## Job:
Report how many lines in the following entries contain "Funda". Nothing else should be given.

(Transcribed page contents)
____

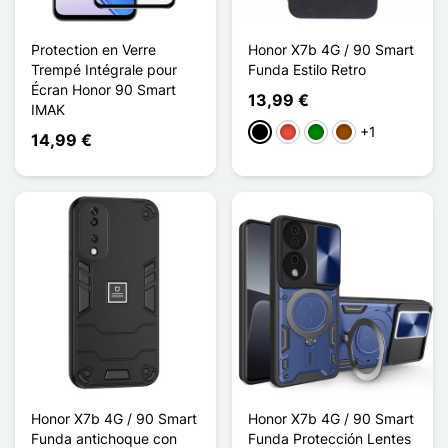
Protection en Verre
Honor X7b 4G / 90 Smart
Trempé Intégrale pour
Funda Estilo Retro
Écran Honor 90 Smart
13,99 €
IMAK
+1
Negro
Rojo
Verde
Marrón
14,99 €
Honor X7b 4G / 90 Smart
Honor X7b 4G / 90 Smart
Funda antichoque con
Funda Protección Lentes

____

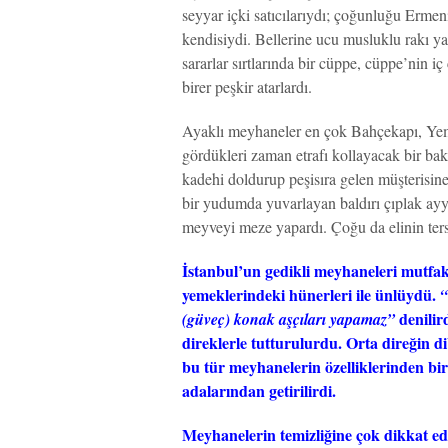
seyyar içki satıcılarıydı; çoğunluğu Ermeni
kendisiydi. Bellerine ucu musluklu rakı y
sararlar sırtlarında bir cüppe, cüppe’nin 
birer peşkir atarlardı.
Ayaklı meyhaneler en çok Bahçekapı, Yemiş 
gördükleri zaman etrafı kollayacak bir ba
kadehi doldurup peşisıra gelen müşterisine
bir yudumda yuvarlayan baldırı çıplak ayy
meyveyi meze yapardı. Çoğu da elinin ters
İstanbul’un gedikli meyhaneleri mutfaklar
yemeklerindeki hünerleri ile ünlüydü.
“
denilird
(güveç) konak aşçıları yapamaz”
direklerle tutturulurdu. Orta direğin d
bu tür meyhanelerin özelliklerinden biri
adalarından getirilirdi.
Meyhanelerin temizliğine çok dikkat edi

____

## Solution to the exercise:
3